(Landmark coordinate records)

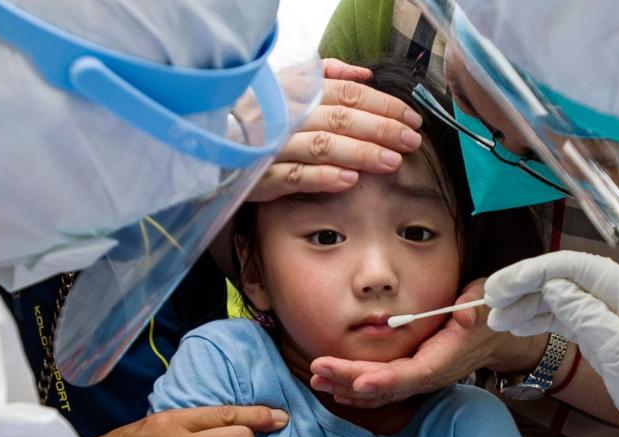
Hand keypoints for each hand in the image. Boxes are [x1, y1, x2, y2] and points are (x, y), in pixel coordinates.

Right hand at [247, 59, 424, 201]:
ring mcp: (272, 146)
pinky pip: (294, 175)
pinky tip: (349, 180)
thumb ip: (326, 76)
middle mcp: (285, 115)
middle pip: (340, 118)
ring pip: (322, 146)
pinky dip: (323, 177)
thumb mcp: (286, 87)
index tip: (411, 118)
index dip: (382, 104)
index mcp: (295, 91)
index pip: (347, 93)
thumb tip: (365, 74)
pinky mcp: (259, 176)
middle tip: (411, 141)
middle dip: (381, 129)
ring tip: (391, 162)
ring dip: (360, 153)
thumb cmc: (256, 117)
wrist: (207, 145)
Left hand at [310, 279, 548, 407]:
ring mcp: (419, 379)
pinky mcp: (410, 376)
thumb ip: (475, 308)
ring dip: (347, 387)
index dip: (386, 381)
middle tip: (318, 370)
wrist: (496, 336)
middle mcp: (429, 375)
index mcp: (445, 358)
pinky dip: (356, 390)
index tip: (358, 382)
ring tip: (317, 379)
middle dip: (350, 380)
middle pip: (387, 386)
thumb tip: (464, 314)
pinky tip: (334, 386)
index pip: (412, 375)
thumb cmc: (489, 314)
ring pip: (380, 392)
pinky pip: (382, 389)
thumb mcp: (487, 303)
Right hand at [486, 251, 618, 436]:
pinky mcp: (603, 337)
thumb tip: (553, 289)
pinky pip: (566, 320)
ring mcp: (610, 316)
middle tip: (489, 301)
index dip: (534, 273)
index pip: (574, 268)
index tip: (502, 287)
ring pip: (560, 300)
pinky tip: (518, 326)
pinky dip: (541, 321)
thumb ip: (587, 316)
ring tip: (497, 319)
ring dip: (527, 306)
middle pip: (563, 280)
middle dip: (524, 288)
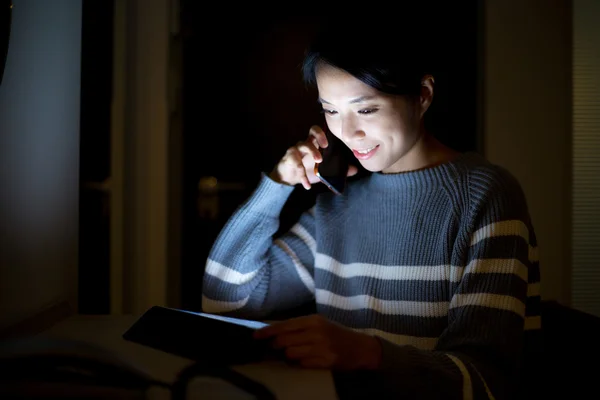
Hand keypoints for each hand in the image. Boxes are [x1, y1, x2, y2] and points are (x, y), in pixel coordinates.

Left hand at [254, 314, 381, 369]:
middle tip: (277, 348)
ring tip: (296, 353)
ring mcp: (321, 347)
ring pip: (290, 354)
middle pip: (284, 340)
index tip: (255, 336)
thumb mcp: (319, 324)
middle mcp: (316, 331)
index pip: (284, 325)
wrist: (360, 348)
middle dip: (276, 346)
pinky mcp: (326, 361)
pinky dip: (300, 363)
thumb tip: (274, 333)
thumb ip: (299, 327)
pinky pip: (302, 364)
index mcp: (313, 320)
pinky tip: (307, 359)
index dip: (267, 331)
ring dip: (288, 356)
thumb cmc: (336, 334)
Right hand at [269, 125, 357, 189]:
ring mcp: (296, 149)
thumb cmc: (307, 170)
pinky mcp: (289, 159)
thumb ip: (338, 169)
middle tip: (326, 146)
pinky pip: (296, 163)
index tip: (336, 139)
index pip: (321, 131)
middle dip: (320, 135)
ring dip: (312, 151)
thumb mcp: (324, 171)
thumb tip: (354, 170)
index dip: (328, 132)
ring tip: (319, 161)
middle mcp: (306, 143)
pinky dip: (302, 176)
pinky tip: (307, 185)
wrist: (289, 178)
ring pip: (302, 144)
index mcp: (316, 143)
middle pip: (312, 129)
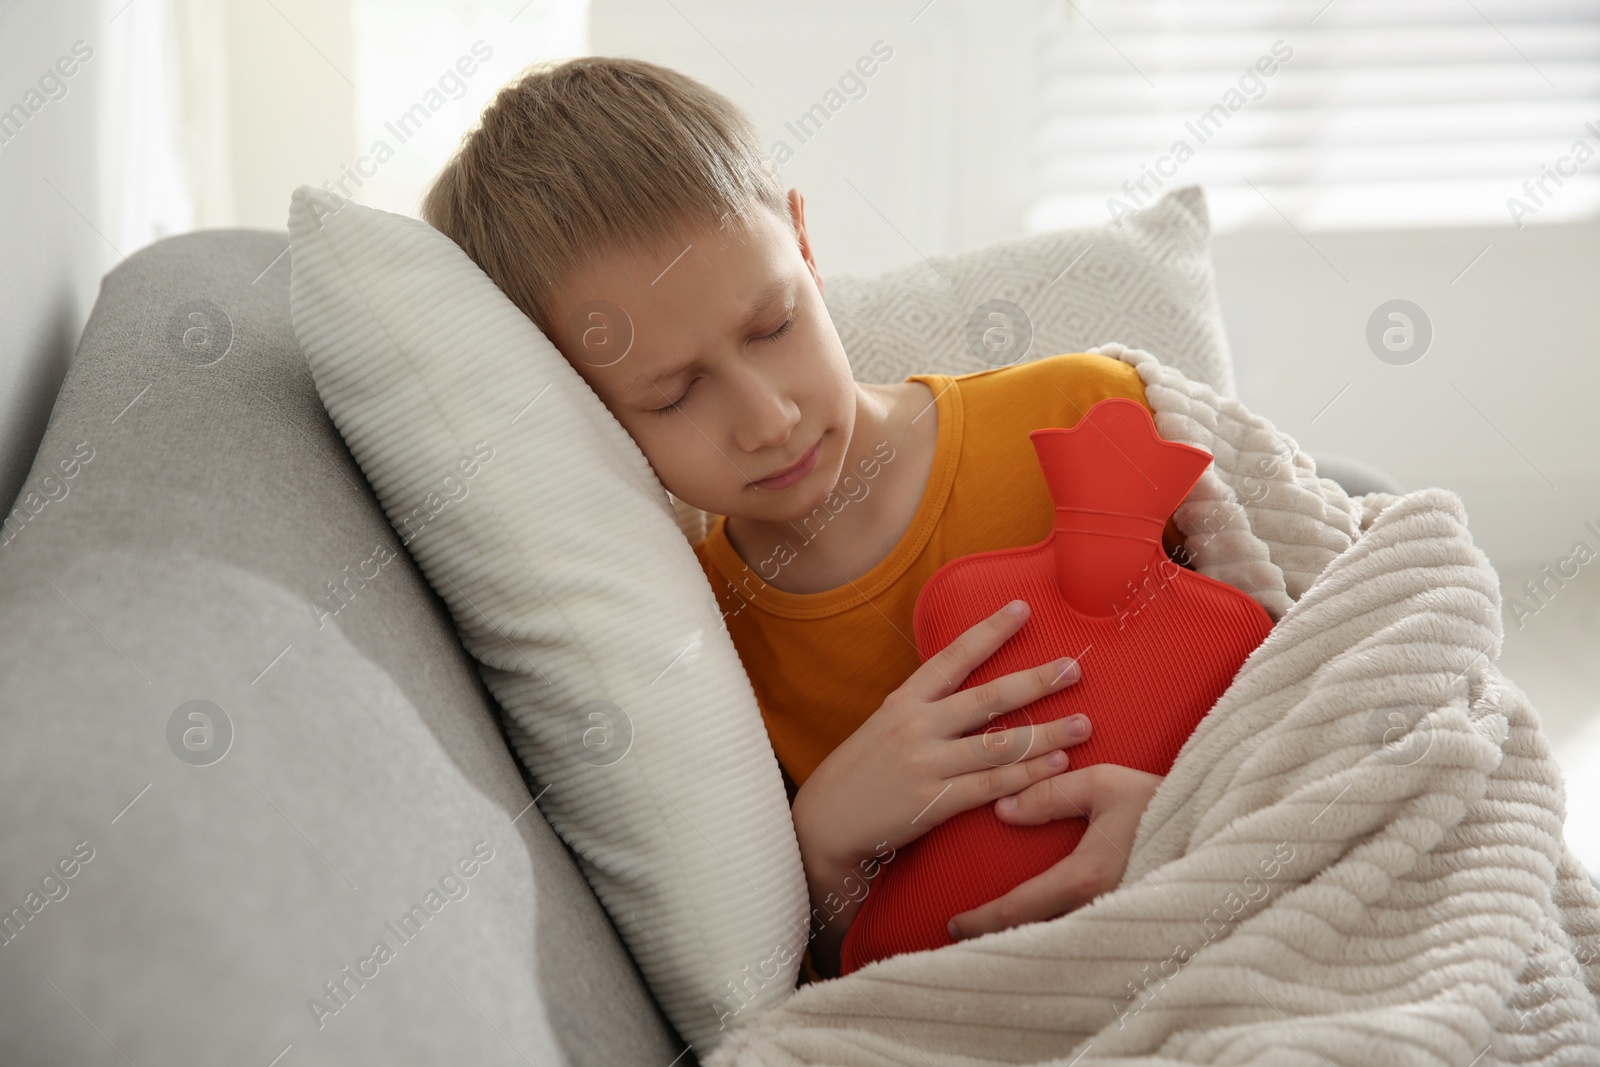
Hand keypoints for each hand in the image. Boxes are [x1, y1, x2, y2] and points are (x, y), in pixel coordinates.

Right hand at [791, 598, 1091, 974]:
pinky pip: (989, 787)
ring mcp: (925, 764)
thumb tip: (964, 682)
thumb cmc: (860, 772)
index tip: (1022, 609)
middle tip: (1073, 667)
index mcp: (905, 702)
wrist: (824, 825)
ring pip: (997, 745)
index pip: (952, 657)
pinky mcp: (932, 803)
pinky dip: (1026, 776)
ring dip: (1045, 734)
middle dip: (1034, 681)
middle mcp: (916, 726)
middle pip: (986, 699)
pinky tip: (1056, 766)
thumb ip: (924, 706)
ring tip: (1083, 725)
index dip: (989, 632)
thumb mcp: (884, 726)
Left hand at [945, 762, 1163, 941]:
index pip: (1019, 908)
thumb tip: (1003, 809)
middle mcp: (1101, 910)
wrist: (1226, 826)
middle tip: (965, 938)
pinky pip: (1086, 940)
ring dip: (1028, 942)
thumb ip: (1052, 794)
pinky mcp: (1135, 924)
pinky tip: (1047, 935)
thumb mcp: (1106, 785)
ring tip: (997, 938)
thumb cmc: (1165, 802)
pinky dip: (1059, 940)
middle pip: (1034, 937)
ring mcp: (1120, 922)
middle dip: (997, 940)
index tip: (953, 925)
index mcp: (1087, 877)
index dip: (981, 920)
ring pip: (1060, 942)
--
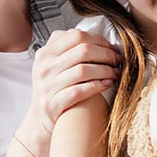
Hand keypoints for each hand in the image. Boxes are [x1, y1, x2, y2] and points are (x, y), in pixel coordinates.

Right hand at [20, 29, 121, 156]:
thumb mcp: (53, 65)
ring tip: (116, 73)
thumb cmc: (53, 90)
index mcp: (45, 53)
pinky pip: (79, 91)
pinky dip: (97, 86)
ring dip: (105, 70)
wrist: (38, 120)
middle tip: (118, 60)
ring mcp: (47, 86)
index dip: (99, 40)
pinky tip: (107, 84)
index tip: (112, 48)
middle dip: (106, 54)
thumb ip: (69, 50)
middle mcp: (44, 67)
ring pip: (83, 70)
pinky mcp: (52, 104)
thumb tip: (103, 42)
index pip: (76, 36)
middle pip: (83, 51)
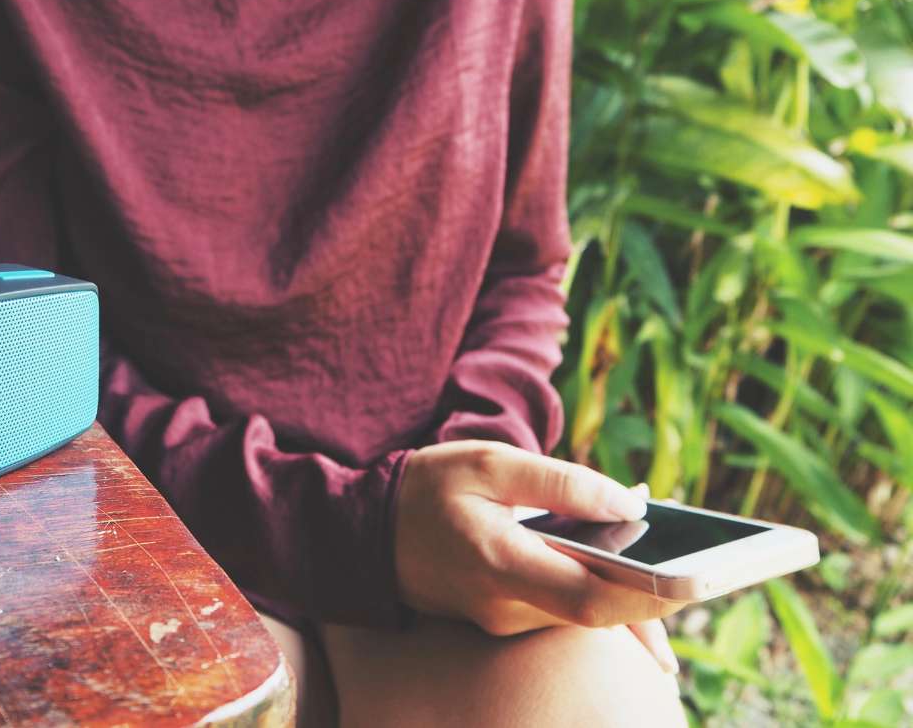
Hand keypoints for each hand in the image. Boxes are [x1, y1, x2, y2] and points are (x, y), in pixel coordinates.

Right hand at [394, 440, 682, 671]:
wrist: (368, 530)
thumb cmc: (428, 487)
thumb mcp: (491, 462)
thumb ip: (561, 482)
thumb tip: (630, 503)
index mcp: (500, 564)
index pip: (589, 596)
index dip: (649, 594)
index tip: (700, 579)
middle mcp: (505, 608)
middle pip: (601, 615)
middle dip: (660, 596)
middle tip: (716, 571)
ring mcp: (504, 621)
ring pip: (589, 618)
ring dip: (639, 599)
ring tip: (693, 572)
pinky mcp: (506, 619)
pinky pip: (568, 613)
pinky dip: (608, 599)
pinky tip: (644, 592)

- Work order
Give exactly the lines above that run from the line with "thumb cmc: (307, 170)" to the line with "ring pip: (1060, 942)", both included, leaving every picture out.

- Exercise solution
thumb cmc: (307, 170)
pinky mcp: (289, 159)
thumb ip: (338, 169)
middle tip: (326, 146)
pinky pip: (296, 163)
index tip: (336, 139)
index pip: (321, 131)
middle dip: (320, 135)
ring dip: (312, 151)
thumb mcp: (324, 171)
thumb tip: (354, 170)
index dip: (328, 132)
ring tip: (319, 161)
middle mcp: (306, 143)
pinky dip: (302, 176)
pinky tip: (307, 185)
wrist: (289, 178)
ring pip: (302, 144)
index mcp: (316, 143)
middle pip: (312, 129)
Hand keypoints for each hand in the image. Boxes are [x1, y1, x2, y2] and points are (x, y), in pixel coordinates.

Right hand at [791, 598, 1091, 974]:
pinky pip: (989, 787)
ring mcp: (925, 764)
thumb tip: (964, 682)
thumb cmc: (860, 772)
index tip: (1022, 609)
middle tip: (1073, 667)
index mcp: (905, 702)
wrist: (824, 825)
ring pip: (997, 745)
index pip: (952, 657)
pinky mcp: (932, 803)
pinky dip: (1026, 776)
ring dip: (1045, 734)
middle dip: (1034, 681)
middle mcp: (916, 726)
middle pip: (986, 699)
pinky tip: (1056, 766)
thumb ip: (924, 706)
ring tip: (1083, 725)
index dip: (989, 632)
thumb mcp: (884, 726)
Left hand at [945, 762, 1163, 941]:
index pip: (1019, 908)
thumb tip: (1003, 809)
middle mcp: (1101, 910)
wrist: (1226, 826)
middle tip: (965, 938)
pinky pip: (1086, 940)
ring dip: (1028, 942)
thumb ip: (1052, 794)
pinky mcp: (1135, 924)
pinky tip: (1047, 935)
thumb mcp: (1106, 785)
ring tip: (997, 938)
thumb cmc: (1165, 802)
pinky dip: (1059, 940)
middle pip: (1034, 937)
ring mcp: (1120, 922)
middle dip: (997, 940)
index tip: (953, 925)
index mcp: (1087, 877)
index dip: (981, 920)
ring pip: (1060, 942)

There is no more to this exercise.